Friday, I ate breakfast with coach Ben Johnson. Later in the day, I got to go to a class with Zach Lofton and got to see how that was. Then, I went to dinner with my family [his mom, dad and brother came along for the trip] and coach Pitino. We went to the football game on Saturday, football was most of the day, and then we went to go eat dinner at coach's house, which was fun. I got to chat with the players a little bit.
Did you feel like you got to know those guys a little bit?
I believe a little bit. I already knew Zach a little bit more than all the other guys. So I guess I did.
What about Nate Mason? Obviously you'd be playing a lot with him in the backcourt if you chose Minnesota.
Me and Nate did connect a little bit. We chatted just today. He was just seeing how things were going. While I was on the visit, him and Zach are roommates so while he was there, we got to chat a little bit about AAU, playing against him (and his CP3 team) last year.
How well did you know Zach before he came here?
His high school team beat my high school team when I was an eighth grader. I kind of knew him before that. We actually were in the same AAU program when we were younger.
Do you consider him good friend?
Yep, he is. My dad grew up with his dad.
Does that influence you at all towards Minnesota?
Not really. Zach just made it more comfortable. He just showed me around a little bit. But I don't think it had too much of an influence.
Did you get a chance to watch them play at all?
I got to see individual workouts, but I didn't get to see them run up and down.
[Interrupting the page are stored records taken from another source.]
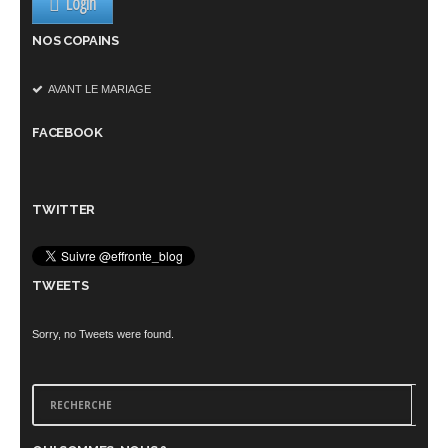
Login
NOS COPAINS
AVANT LE MARIAGE
FACEBOOK
TWITTER
TWEETS
Sorry, no Tweets were found.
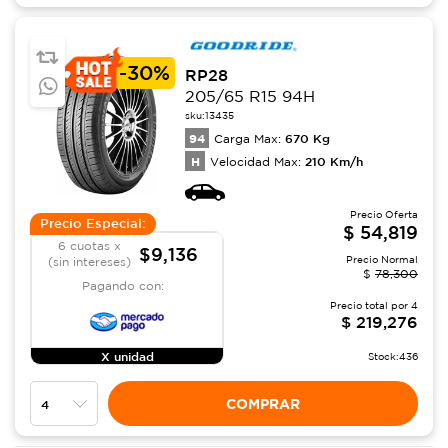
-
30%
RP28
205/65 R15 94H
sku:
13435
94
670
Kg
Carga Max:
H
210
Km/h
Velocidad Max:
Precio Oferta
Precio Especial:
$
54,819
6 cuotas x
$9,136
Precio Normal
(sin intereses)
$
78,300
Pagando con:
Precio total por
4
$
219,276
X unidad
Stock:
436
COMPRAR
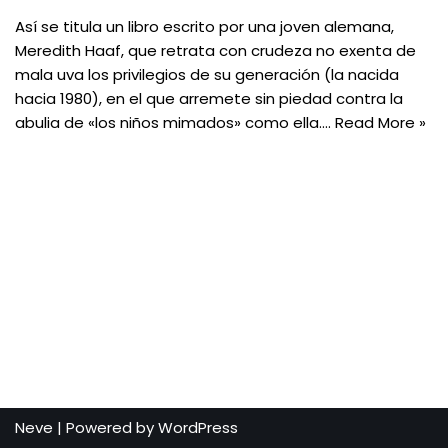
Así se titula un libro escrito por una joven alemana,
Meredith Haaf, que retrata con crudeza no exenta de
mala uva los privilegios de su generación (la nacida
hacia 1980), en el que arremete sin piedad contra la
abulia de «los niños mimados» como ella.…
Read More »
Neve
| Powered by
WordPress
What did you think of the upgrades to Bierman Athletic Building [which has a new court area and locker rooms]?
I really liked it. Knowing that they work fast. From the time I was in there for the team camp, there has been a lot of progress that has been made there. I like what they're trying to do with the building.
Did you feel like it looked a lot different?
It most definitely did.
How were the fans? Overhear anything at TCF Bank Stadium during the football game?
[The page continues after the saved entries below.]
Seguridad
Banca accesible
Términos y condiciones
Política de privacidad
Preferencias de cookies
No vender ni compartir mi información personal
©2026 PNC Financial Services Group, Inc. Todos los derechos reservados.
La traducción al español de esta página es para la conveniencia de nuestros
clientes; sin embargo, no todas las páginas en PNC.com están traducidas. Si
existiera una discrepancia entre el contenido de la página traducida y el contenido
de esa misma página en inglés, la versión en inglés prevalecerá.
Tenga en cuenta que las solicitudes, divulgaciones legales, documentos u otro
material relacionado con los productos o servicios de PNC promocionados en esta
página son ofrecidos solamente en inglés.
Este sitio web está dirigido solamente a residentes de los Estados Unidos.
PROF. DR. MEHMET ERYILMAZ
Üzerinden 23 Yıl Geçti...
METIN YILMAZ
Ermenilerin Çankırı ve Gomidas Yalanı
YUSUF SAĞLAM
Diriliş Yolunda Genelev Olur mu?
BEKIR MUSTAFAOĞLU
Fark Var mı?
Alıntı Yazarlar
Yeah, it was crazy. As soon as I walked out of the tunnel, they just started chanting my name. It was cool to see though. I really enjoyed that part a lot. It was kind of a surprise moment, but it kind of just made me laugh a little bit.
Did you talk to any fans directly?
A couple people here and there.
What did they say?
They were just joking around, saying 'We'd love to put a banner up' if I could be committed to the U of M.
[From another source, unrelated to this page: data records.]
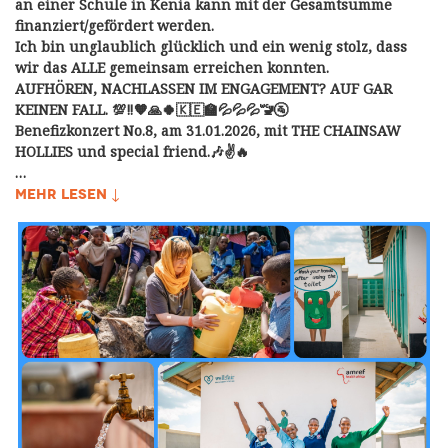
an einer Schule in Kenia kann mit der Gesamtsumme
finanziert/gefördert werden.
Ich bin unglaublich glücklich und ein wenig stolz, dass
wir das ALLE gemeinsam erreichen konnten.
AUFHÖREN, NACHLASSEN IM ENGAGEMENT? AUF GAR
KEINEN FALL. 💯‼️🧡🙏🍀🇰🇪🏫💦💦💦🚾🚰
Benefizkonzert No.8, am 31.01.2026, mit THE CHAINSAW
HOLLIES und special friend.🎶✌️🔥
…
MEHR LESEN ↓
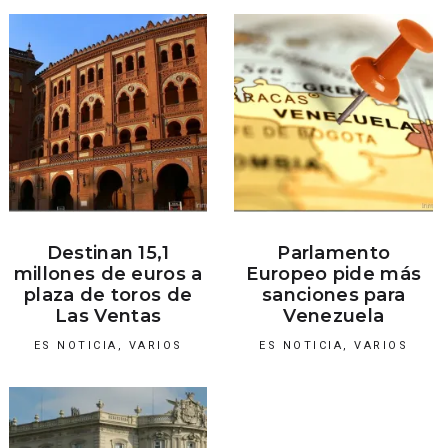
Destinan 15,1
Parlamento
millones de euros a
Europeo pide más
plaza de toros de
sanciones para
Las Ventas
Venezuela
ES NOTICIA
,
VARIOS
ES NOTICIA
,
VARIOS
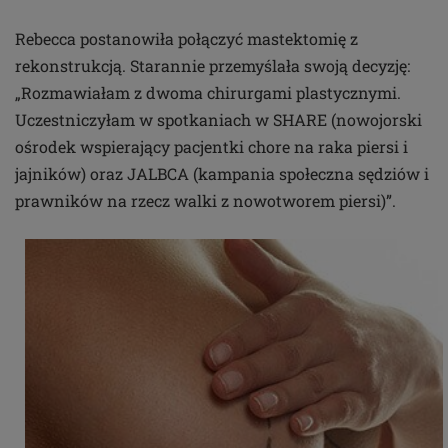
Rebecca postanowiła połączyć mastektomię z
rekonstrukcją. Starannie przemyślała swoją decyzję:
„Rozmawiałam z dwoma chirurgami plastycznymi.
Uczestniczyłam w spotkaniach w SHARE (nowojorski
ośrodek wspierający pacjentki chore na raka piersi i
jajników) oraz JALBCA (kampania społeczna sędziów i
prawników na rzecz walki z nowotworem piersi)”.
Jonathan Nwankwo was there also -- how'd you get along with him? Did the two of you get to talk?
He just told me how interested he was when he got there. It's not what he expected, so it was kind of a surprise for him, that's why I think he committed. He told me he really enjoyed his time there. That's about it. We didn't really communicate about any of the recruitment stuff.
Why do you think it wasn't what he expected?
I think him being from down south, going to school in Florida, he kind of expected Minnesota to be cold and icy and stuff like that. But you could tell he was really enjoying himself.
Did he try to recruit you after he committed?
Ah, not really. He's more of a quiet, laid back type of guy. I'm sure he was hoping I was going to say I was going there as soon as him but he didn't really try.
You've said you plan on committing around November. Is there a chance you could commit sooner?
There's a chance it could be before then, I'm not too sure. It depends on how the next visit goes.
Would you ever commit before finishing your visits?
I believe so. It's however comfortable I get with a school or just talking with family. It all depends.
Did you get to tour the academic facilities at all?
I talked to the academic counselor that's in Bierman, but other than that I didn't really get to see any of the other academic pieces of the school.
Any ideas about what you want to major in?
I haven't really thought about it. That's a long ways from now.